By Linda Cicoira — Accomack County’s $1 million Sawmill Park won a 2019 Virginia Association of Counties Achievement Award, which recognizes excellence in local government programs.
The award will be a first for the county. Nearly 100 success stories were submitted for recognition from across the state. There were 26 winners.
“This is the 17th year of the Achievement Awards, and we couldn’t be prouder of the innovative work done by our member counties,” VACo Executive Director Dean Lynch said. “I want to thank all who participated. It seems the judges selected winning programs that help unite communities – especially the young and seniors. This tells me that counties continue to put their residents first.”
A few months ago, VACo sent an email asking for submissions about the accomplishments of counties, said Accomack Administrator Mike Mason. The county staff thought the park would be ideal for commendation. A VACo representative is scheduled to present the award to the Accomack County Board of Supervisors in October.
The 35-acre Sawmill Park, which opened in June 2018, was constructed on the former site of an industrial-sized sawmill that operated for more than seven decades. It closed in 2007.
Transforming the derelict site for recreation was a huge task as industrial-sized machinery had to be broken down and removed, concrete slabs had to be pulverized, abandoned structures had to be demolished, and dozens of enormous piles of waste by-products had to be taken away, Mason said. In addition, the land had to be leveled for the baseball/softball field.
The park has dugouts and bleachers, a concession stand, a playground, picnic tables, a butterfly habitat, bathrooms, and solar panels that generate power to the park and county buildings that are nearby.
It is also handicap accessible. The 1,300-foot walking trail has educational signs in English and Spanish and notes native trees, shrubs, and grasses on the site. In the future, the county hopes to erect volleyball and tennis courts, a dog park, and a covered pavilion. Supervisor Paul Muhly wants to see horseshoe pits be installed.
The park has already hosted lunch and playdates, an annual Easter egg hunt, the Juneteenth festival, adult soccer, softball leagues, and family and community gatherings. And it encourages exercise.
Sawmill Park also has green initiatives. Once construction was complete, the excavated areas were converted into bio-retention ponds, shallow depressions designed to mimic forested ecosystems that are effective in pollutant removal, Mason said.

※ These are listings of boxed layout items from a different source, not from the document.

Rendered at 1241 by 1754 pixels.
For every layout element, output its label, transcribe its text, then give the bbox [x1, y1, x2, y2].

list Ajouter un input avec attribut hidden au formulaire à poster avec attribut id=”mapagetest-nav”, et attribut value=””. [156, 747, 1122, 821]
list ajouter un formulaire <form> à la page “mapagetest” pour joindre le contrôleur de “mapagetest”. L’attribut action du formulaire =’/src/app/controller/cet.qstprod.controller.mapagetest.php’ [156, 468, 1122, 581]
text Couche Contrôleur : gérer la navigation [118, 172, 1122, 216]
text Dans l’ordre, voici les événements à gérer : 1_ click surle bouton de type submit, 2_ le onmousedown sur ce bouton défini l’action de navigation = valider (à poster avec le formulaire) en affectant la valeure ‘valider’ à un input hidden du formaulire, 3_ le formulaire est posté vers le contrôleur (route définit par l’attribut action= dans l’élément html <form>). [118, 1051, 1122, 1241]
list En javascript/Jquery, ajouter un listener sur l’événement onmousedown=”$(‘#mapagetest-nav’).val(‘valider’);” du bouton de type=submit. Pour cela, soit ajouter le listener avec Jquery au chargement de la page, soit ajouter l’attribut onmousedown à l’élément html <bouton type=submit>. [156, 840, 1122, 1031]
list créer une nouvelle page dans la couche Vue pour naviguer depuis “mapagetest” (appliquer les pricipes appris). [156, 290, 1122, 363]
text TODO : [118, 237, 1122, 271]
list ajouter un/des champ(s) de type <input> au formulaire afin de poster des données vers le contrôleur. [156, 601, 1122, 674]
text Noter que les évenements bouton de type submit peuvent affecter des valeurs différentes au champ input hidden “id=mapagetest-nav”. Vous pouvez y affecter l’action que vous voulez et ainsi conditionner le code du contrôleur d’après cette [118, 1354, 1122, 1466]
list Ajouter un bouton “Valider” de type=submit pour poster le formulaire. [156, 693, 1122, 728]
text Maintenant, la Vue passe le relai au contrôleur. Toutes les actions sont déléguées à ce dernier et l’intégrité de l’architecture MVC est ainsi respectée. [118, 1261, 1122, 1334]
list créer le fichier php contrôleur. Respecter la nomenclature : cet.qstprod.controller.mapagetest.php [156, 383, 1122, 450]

This dual-use lessened the environmental impact of the project as the fill extracted from the ground for the ponds was later used as fill for the ballfield. All roads and parking lots are constructed out of permeable surfaces.
Sawmill came about after county officials sought to use more than 31 acres of unused federal property at Wallops Island for an aeronautical research park. The property was deemed recreational and had been a gift to Accomack. To use it for industry, Accomack had to find another recreational site.
The park is at 24387 Joynes Neck Road, near Accomac.